Support #393
closedWeights for unbalanced panel
100%
Description
I want to use all available data from BHPS and US, rather than restricting my analysis to those who took part in every wave (which would lower statistical power). This produces an unbalanced design with no suitable weight. Are there any strategies I can use to address the complex survey design problem, such as controlling for variables that were used to create weights? The model I will be using is xtlogit in Stata which does not allow svy options.
Updated by Peter Lynn over 9 years ago
Could you clarify what kind of analysis you intend to undertake? Are you thinking of some kind of longitudinal model in which you can include, and deal with appropriately, censored data of all kinds? Or something more like a cross-sectional analysis or pooled CS?
Updated by Gareth Hagger-Johnson over 9 years ago
Peter Lynn wrote:
Could you clarify what kind of analysis you intend to undertake?
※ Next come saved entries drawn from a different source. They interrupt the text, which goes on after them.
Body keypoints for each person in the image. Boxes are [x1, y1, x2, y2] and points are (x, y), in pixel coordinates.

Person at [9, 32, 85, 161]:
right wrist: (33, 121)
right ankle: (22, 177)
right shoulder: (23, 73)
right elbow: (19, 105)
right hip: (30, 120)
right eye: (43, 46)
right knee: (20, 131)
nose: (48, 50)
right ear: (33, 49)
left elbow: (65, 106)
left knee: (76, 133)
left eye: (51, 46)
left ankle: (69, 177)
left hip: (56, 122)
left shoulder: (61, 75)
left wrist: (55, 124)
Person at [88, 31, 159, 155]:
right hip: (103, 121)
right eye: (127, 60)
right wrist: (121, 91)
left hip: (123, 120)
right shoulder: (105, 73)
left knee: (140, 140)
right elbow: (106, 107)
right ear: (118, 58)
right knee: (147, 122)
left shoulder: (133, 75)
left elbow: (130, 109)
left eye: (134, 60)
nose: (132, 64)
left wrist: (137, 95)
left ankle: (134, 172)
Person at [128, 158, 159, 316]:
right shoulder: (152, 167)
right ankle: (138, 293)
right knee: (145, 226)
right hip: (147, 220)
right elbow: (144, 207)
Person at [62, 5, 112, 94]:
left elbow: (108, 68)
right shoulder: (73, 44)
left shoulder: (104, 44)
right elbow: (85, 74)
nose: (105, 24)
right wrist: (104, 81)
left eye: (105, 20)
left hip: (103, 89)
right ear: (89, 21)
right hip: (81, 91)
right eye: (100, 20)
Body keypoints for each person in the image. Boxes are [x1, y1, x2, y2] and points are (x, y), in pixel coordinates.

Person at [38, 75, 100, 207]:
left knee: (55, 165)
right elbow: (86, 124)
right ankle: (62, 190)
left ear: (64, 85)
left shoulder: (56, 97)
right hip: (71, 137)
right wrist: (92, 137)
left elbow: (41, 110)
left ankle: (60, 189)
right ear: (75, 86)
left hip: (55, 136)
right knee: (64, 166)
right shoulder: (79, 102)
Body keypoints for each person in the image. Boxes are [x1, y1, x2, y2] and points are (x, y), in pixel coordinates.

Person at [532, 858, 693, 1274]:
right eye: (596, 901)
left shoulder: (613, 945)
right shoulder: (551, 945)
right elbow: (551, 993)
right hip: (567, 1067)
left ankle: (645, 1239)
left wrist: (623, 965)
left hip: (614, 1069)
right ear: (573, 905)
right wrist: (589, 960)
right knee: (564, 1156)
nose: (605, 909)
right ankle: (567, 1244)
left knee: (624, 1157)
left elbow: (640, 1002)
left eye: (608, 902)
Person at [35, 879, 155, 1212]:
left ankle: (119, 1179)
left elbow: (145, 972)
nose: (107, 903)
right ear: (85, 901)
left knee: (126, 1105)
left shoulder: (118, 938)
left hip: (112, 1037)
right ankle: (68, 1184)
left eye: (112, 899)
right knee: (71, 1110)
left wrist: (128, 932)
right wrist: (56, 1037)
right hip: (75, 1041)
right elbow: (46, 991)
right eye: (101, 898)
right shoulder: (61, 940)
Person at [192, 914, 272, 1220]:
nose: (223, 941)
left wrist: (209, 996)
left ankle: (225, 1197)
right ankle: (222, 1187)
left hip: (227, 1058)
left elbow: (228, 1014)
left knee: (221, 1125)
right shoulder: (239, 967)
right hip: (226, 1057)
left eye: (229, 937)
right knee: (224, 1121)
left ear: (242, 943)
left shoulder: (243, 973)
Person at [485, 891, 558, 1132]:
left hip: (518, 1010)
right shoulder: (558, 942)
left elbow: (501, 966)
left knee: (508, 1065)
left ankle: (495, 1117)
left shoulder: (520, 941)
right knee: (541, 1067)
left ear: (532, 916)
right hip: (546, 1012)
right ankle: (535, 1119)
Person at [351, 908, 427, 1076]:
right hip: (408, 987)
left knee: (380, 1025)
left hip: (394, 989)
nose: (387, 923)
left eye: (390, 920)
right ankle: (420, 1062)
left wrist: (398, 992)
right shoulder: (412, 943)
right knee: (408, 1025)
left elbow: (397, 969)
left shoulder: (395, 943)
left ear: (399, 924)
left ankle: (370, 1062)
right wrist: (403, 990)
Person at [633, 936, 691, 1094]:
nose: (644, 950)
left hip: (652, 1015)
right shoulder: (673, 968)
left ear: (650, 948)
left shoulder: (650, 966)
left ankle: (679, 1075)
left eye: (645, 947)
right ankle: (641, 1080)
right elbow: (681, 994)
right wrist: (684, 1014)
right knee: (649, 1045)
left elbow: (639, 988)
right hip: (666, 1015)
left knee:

Are you thinking of some kind of longitudinal model in which you can include, and deal with appropriately, censored data of all kinds? Or something more like a cross-sectional analysis or pooled CS?
It is a random intercept logistic regression model, e.g.
meqrlogit y age i.x c.age#i.x || pid:
This deals with nested observations within individuals and uses all available data from all waves. But it doesn't address the complex survey design.
Updated by Peter Lynn over 9 years ago
So, it looks as though you are effectively pooling across waves. Your model structure should deal with the clustering of observations within persons, as you say. But I don't think it deals with higher levels of the hierarchy of clustering (i.e. that persons are clustered within households and households are clustered within PSUs). Neither does it deal with either startified sampling or unequal inclusion probabilities.
The last of these (unequal inclusion probabilities) is what weights are designed to deal with. I suggest that for each observation you use the relevant cross-sectional weight. That should correct for design probabilities and non-response. But it does not deal with stratified sampling or with the remainder of the clustering.
Updated by Gundi Knies over 9 years ago
- Category set to Weights
- Status changed from New to In Progress
- Target version set to X M
- % Done changed from 0 to 90
Updated by Gareth Hagger-Johnson over 9 years ago
Peter Lynn wrote:
So, it looks as though you are effectively pooling across waves. Your model structure should deal with the clustering of observations within persons, as you say. But I don't think it deals with higher levels of the hierarchy of clustering (i.e. that persons are clustered within households and households are clustered within PSUs). Neither does it deal with either startified sampling or unequal inclusion probabilities.
The last of these (unequal inclusion probabilities) is what weights are designed to deal with. I suggest that for each observation you use the relevant cross-sectional weight. That should correct for design probabilities and non-response. But it does not deal with stratified sampling or with the remainder of the clustering.
How then can I additionally account for strata and psu, in addition to the cross-sectional weight and allowing for clustering of individuals using || pid?
Updated by Peter Lynn over 9 years ago
You could account for psu-level clustering by running multilevel (hierarchical) analysis, with psu as the higher level units. Or alternatively use some kind of replication method (e.g. BRR or Jackknife) to estimate standard errors. The latter would in theory allow you to take into account stratification too, though you would probably have to make some simplifying assumptions like merging strata. Or you could just (fairly safely) ignore the stratification, on the grounds that a) this is a conservative approach, and b) effects are anyway likely to be small (and least compared to clustering and weighting effects).
Updated by Redmine Admin about 9 years ago
- Status changed from In Progress to Closed
- % Done changed from 90 to 100